Communicating with Data

Data has become another genre of modern scholarship with the increasing reliance on research computing, informatics, virtual and team research becoming the new norm in many disciplines. Data in this context takes many forms, from digitized film collections for critical analysis, to digitized text collections for linguistic analysis, to databases that document the careful study of historical artifacts. Such data is often created as a standalone, local resource but later becomes a community resource or even an international reference collection, like the Linguistic Data Consortium’s speech corpus or the Perseus Digital Library in Classics. Unlike print-based research communication, digital data requires additional infrastructure to use – software to process, analyze, visualize, and document it. Research data also has unfamiliar and often confusing intellectual property attributes in that data is often factual in nature and so does not fall under copyright or other intellectual property rights, at least in the U.S. And since international law varies widely on this issue, international research is becoming fraught with potential IP conflicts.

As data becomes a new currency of research, researchers struggle with how to manage, publish, and archive their data, and institutions do not yet understand how to define policies for, support, leverage or sustain data as it does traditional research products like books or articles. And the fact that research funding organizations of all types are beginning to require more sophisticated data management and sharing practices by their researchers just adds to the need for greater understanding of how to fold these data products into our system of scholarly communication and credit. If data is to be a creditable output of scholarship in the research community, scholars and institutions that make large investments in its creation and management need capture the credit for that investment. Developing mechanisms to capture and credit data as a measurable aspect of research productivity and impact, similar to the metrics for publication that are currently used for the promotion and tenure system, and for institutional assessment and ranking, is highly desirable. This is where data-as-publication relates to some of the emerging pathologies for traditional published described earlier.

This research has three major themes across the three years:

Year 1: Data Curation. Aspects of research data management, preservation, integration and visualization impact its potential for scholarly reuse to verify research results or to conduct new research using old data in new ways. We will investigate the range of individual and institutional roles and responsibilities for data management, publication and preservation, integration and visualization across relevant entities (e.g. academic, IT, research, library). We will also investigate desirable infrastructure to support data as a new mode of scholarly communication of equal importance to traditional publications, in support of Year 2.

Year 2: Data Governance. Researchers, universities, funders and the public face myriad issues of data quality, authenticity, reproducibility, ownership, control, access rights, reuse and preservation (see Smith, Report 2011). Belief systems often vary from legal or institutional realities, and where data has economic value and questionable legal protection we lack scholarly norms of behavior and policy.
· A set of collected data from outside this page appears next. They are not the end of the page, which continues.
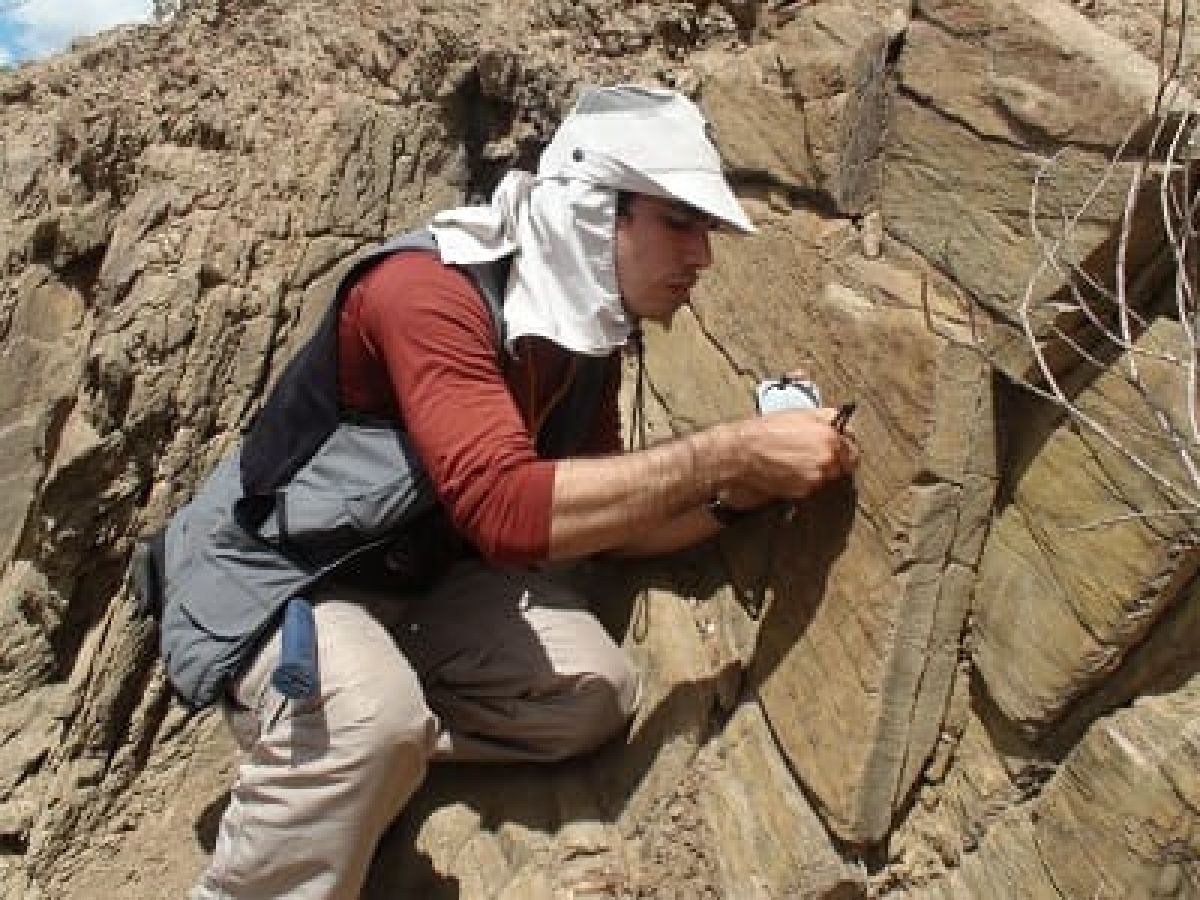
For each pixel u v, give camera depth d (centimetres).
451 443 256
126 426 411
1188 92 234
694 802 289
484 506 255
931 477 250
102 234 467
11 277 510
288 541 283
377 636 281
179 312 422
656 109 262
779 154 315
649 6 440
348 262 447
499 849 303
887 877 260
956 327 254
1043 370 218
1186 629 223
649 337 374
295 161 448
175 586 298
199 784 381
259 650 286
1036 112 246
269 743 273
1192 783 206
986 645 251
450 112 460
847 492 270
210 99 470
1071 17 251
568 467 258
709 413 335
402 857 313
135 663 386
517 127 450
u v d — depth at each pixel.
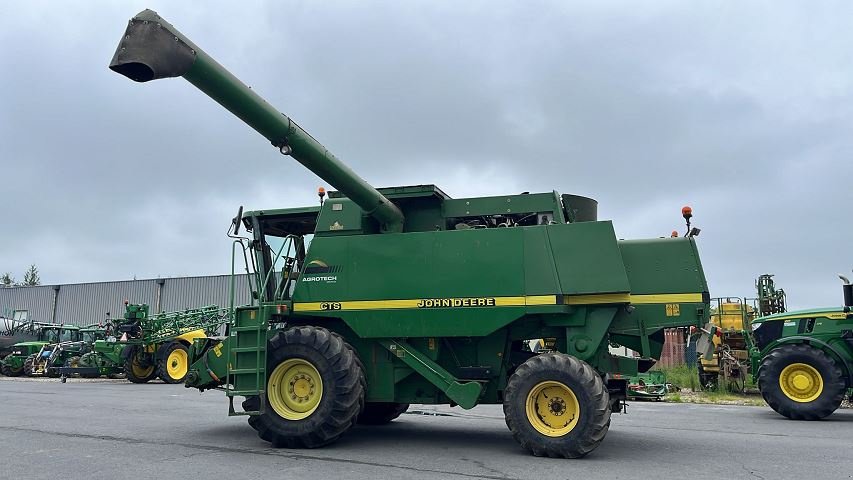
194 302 39.44
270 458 7.23
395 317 8.18
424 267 8.18
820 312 12.51
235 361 8.35
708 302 7.95
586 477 6.21
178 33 6.39
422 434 9.23
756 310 18.58
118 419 10.94
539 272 7.80
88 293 43.88
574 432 7.09
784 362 11.87
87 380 24.44
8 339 29.23
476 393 7.91
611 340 8.38
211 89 6.71
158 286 40.88
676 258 8.16
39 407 13.05
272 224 9.67
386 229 8.89
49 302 44.94
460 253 8.09
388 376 8.42
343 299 8.40
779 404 11.77
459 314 7.96
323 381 7.90
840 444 8.47
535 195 8.62
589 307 7.80
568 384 7.18
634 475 6.31
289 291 8.81
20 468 6.63
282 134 7.30
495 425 10.36
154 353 22.62
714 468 6.71
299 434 7.82
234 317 8.69
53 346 27.19
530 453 7.47
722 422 11.13
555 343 8.55
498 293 7.87
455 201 8.88
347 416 7.87
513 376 7.46
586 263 7.70
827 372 11.52
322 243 8.63
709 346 17.94
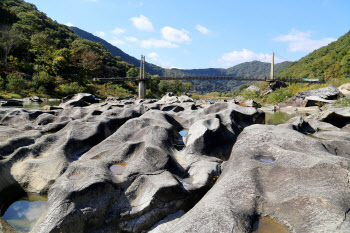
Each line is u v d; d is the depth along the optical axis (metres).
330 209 3.64
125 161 6.93
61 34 99.38
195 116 12.66
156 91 101.44
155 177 5.83
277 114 26.12
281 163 5.15
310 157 4.95
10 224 5.30
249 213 4.03
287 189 4.41
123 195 5.35
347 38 103.81
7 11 75.25
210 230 3.57
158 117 11.36
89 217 4.68
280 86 68.19
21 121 12.83
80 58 76.81
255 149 6.16
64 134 8.91
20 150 7.40
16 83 38.56
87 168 5.66
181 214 5.47
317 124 12.17
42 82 44.56
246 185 4.62
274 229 3.84
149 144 7.09
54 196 4.80
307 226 3.58
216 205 4.06
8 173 6.57
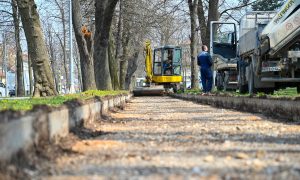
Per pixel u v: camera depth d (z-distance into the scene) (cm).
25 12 3603
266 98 2783
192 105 4378
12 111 1184
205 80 5375
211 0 6575
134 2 8294
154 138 1697
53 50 13938
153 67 8688
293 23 3544
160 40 11288
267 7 8075
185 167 1102
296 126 2072
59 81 17888
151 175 1013
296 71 3659
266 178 961
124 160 1216
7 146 993
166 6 8088
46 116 1343
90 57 4781
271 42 3547
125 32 9212
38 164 1129
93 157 1271
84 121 2072
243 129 1980
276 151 1336
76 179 985
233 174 1008
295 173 1006
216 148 1414
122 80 9975
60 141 1507
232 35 5462
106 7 5072
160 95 8206
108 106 3250
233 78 5588
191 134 1823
Do researchers “own” their data or do their institutions, funders, students, or the public have equal rights? Should researchers be required to release their data under open terms of access, to insure reproducibility and leverage the public’s investment?

Year 3: Data Publishing. The third year will focus on the technical, social/cultural and legal issues and challenges around the concept of “data papers”, or formal data publications as part of the scholarly reward and recognition system of equal weight to traditional research articles (see Smith, Conference Proceedings, 2011). Working across university and publishing organizations, we will study whether the “publishing paradigm” is the right one for including data in the system of academic credit, or whether novel “altmetrics” are needed to recognize how research is evolving. An international conference will examine these issues and develop new thinking about how data fits into the record of scholarship.